▶ **Given data**
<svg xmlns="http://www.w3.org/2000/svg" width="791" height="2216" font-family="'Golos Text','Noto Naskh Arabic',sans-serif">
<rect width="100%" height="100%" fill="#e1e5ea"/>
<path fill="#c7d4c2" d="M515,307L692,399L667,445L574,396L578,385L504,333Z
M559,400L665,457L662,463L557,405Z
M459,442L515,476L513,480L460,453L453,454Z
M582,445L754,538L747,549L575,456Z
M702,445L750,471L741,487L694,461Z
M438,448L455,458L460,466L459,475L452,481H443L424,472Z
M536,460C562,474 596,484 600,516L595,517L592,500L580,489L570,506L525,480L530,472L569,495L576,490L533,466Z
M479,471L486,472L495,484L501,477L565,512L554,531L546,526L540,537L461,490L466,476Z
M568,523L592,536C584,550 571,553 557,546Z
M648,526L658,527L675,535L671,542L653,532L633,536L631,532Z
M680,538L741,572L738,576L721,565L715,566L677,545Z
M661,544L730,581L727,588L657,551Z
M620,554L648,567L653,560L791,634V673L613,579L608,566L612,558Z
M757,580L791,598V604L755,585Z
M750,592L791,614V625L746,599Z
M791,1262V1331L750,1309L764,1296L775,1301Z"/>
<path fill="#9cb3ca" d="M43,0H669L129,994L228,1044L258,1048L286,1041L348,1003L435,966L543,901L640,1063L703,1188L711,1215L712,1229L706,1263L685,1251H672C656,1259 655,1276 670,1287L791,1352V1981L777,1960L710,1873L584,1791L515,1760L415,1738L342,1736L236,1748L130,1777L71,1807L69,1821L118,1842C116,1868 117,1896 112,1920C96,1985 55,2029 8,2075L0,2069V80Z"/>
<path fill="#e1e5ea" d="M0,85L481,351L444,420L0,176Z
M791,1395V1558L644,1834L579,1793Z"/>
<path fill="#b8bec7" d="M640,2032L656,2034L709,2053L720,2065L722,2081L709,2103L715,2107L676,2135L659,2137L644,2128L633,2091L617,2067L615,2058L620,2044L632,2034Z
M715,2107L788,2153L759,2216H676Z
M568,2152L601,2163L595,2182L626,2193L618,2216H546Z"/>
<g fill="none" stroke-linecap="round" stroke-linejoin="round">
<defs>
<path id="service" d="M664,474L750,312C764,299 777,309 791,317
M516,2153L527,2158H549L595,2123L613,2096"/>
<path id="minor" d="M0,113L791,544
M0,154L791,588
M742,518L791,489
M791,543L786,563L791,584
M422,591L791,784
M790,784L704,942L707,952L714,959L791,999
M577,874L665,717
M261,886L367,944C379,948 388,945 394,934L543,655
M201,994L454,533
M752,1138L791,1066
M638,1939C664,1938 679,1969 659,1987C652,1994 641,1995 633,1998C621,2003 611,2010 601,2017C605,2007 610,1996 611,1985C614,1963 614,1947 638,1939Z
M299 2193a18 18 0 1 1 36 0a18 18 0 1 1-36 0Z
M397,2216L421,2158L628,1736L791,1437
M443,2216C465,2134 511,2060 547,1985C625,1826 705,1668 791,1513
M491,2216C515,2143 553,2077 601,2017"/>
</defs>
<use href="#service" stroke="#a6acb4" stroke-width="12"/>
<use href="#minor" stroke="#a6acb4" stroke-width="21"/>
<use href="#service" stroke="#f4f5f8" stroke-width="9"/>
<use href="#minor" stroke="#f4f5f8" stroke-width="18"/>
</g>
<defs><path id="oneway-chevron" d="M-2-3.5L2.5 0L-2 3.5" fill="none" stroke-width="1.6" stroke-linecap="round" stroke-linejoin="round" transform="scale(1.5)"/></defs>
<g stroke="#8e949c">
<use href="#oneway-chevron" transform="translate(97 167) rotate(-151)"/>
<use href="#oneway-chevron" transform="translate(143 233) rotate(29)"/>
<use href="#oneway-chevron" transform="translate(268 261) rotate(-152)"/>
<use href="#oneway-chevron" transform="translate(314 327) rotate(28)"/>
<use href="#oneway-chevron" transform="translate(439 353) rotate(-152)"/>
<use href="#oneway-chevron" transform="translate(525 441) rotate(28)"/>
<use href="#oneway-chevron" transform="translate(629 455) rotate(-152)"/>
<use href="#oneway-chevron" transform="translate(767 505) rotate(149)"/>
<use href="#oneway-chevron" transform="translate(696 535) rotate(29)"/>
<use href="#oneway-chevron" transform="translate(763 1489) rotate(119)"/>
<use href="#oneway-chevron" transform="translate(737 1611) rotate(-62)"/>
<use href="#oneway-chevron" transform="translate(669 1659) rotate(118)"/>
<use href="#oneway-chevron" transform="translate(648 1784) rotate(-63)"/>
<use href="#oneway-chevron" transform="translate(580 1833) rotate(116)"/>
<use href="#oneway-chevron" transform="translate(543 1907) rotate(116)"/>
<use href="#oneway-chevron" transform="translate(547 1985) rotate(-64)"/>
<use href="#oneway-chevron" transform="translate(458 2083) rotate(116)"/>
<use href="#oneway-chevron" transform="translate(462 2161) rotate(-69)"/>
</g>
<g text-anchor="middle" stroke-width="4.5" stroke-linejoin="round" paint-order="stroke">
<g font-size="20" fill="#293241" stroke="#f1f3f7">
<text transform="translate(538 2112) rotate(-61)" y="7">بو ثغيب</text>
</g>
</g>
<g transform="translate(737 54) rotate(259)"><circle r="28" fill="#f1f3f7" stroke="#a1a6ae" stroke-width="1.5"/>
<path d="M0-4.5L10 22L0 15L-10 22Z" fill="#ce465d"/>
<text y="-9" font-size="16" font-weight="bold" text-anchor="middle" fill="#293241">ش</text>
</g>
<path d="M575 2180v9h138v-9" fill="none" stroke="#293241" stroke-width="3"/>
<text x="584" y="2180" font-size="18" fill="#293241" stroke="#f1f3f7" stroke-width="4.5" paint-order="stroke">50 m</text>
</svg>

▶ **Problem to solve**
Every record must be output again with its wording unchanged.

▶ **Reply**
<svg xmlns="http://www.w3.org/2000/svg" width="791" height="2216" font-family="'Golos Text','Noto Naskh Arabic',sans-serif">
<rect width="100%" height="100%" fill="#e1e5ea"/>
<path fill="#c7d4c2" d="M515,307L692,399L667,445L574,396L578,385L504,333Z
M559,400L665,457L662,463L557,405Z
M459,442L515,476L513,480L460,453L453,454Z
M582,445L754,538L747,549L575,456Z
M702,445L750,471L741,487L694,461Z
M438,448L455,458L460,466L459,475L452,481H443L424,472Z
M536,460C562,474 596,484 600,516L595,517L592,500L580,489L570,506L525,480L530,472L569,495L576,490L533,466Z
M479,471L486,472L495,484L501,477L565,512L554,531L546,526L540,537L461,490L466,476Z
M568,523L592,536C584,550 571,553 557,546Z
M648,526L658,527L675,535L671,542L653,532L633,536L631,532Z
M680,538L741,572L738,576L721,565L715,566L677,545Z
M661,544L730,581L727,588L657,551Z
M620,554L648,567L653,560L791,634V673L613,579L608,566L612,558Z
M757,580L791,598V604L755,585Z
M750,592L791,614V625L746,599Z
M791,1262V1331L750,1309L764,1296L775,1301Z"/>
<path fill="#9cb3ca" d="M43,0H669L129,994L228,1044L258,1048L286,1041L348,1003L435,966L543,901L640,1063L703,1188L711,1215L712,1229L706,1263L685,1251H672C656,1259 655,1276 670,1287L791,1352V1981L777,1960L710,1873L584,1791L515,1760L415,1738L342,1736L236,1748L130,1777L71,1807L69,1821L118,1842C116,1868 117,1896 112,1920C96,1985 55,2029 8,2075L0,2069V80Z"/>
<path fill="#e1e5ea" d="M0,85L481,351L444,420L0,176Z
M791,1395V1558L644,1834L579,1793Z"/>
<path fill="#b8bec7" d="M640,2032L656,2034L709,2053L720,2065L722,2081L709,2103L715,2107L676,2135L659,2137L644,2128L633,2091L617,2067L615,2058L620,2044L632,2034Z
M715,2107L788,2153L759,2216H676Z
M568,2152L601,2163L595,2182L626,2193L618,2216H546Z"/>
<g fill="none" stroke-linecap="round" stroke-linejoin="round">
<defs>
<path id="service" d="M664,474L750,312C764,299 777,309 791,317
M516,2153L527,2158H549L595,2123L613,2096"/>
<path id="minor" d="M0,113L791,544
M0,154L791,588
M742,518L791,489
M791,543L786,563L791,584
M422,591L791,784
M790,784L704,942L707,952L714,959L791,999
M577,874L665,717
M261,886L367,944C379,948 388,945 394,934L543,655
M201,994L454,533
M752,1138L791,1066
M638,1939C664,1938 679,1969 659,1987C652,1994 641,1995 633,1998C621,2003 611,2010 601,2017C605,2007 610,1996 611,1985C614,1963 614,1947 638,1939Z
M299 2193a18 18 0 1 1 36 0a18 18 0 1 1-36 0Z
M397,2216L421,2158L628,1736L791,1437
M443,2216C465,2134 511,2060 547,1985C625,1826 705,1668 791,1513
M491,2216C515,2143 553,2077 601,2017"/>
</defs>
<use href="#service" stroke="#a6acb4" stroke-width="12"/>
<use href="#minor" stroke="#a6acb4" stroke-width="21"/>
<use href="#service" stroke="#f4f5f8" stroke-width="9"/>
<use href="#minor" stroke="#f4f5f8" stroke-width="18"/>
</g>
<defs><path id="oneway-chevron" d="M-2-3.5L2.5 0L-2 3.5" fill="none" stroke-width="1.6" stroke-linecap="round" stroke-linejoin="round" transform="scale(1.5)"/></defs>
<g stroke="#8e949c">
<use href="#oneway-chevron" transform="translate(97 167) rotate(-151)"/>
<use href="#oneway-chevron" transform="translate(143 233) rotate(29)"/>
<use href="#oneway-chevron" transform="translate(268 261) rotate(-152)"/>
<use href="#oneway-chevron" transform="translate(314 327) rotate(28)"/>
<use href="#oneway-chevron" transform="translate(439 353) rotate(-152)"/>
<use href="#oneway-chevron" transform="translate(525 441) rotate(28)"/>
<use href="#oneway-chevron" transform="translate(629 455) rotate(-152)"/>
<use href="#oneway-chevron" transform="translate(767 505) rotate(149)"/>
<use href="#oneway-chevron" transform="translate(696 535) rotate(29)"/>
<use href="#oneway-chevron" transform="translate(763 1489) rotate(119)"/>
<use href="#oneway-chevron" transform="translate(737 1611) rotate(-62)"/>
<use href="#oneway-chevron" transform="translate(669 1659) rotate(118)"/>
<use href="#oneway-chevron" transform="translate(648 1784) rotate(-63)"/>
<use href="#oneway-chevron" transform="translate(580 1833) rotate(116)"/>
<use href="#oneway-chevron" transform="translate(543 1907) rotate(116)"/>
<use href="#oneway-chevron" transform="translate(547 1985) rotate(-64)"/>
<use href="#oneway-chevron" transform="translate(458 2083) rotate(116)"/>
<use href="#oneway-chevron" transform="translate(462 2161) rotate(-69)"/>
</g>
<g text-anchor="middle" stroke-width="4.5" stroke-linejoin="round" paint-order="stroke">
<g font-size="20" fill="#293241" stroke="#f1f3f7">
<text transform="translate(538 2112) rotate(-61)" y="7">بو ثغيب</text>
</g>
</g>
<g transform="translate(737 54) rotate(259)"><circle r="28" fill="#f1f3f7" stroke="#a1a6ae" stroke-width="1.5"/>
<path d="M0-4.5L10 22L0 15L-10 22Z" fill="#ce465d"/>
<text y="-9" font-size="16" font-weight="bold" text-anchor="middle" fill="#293241">ش</text>
</g>
<path d="M575 2180v9h138v-9" fill="none" stroke="#293241" stroke-width="3"/>
<text x="584" y="2180" font-size="18" fill="#293241" stroke="#f1f3f7" stroke-width="4.5" paint-order="stroke">50 m</text>
</svg>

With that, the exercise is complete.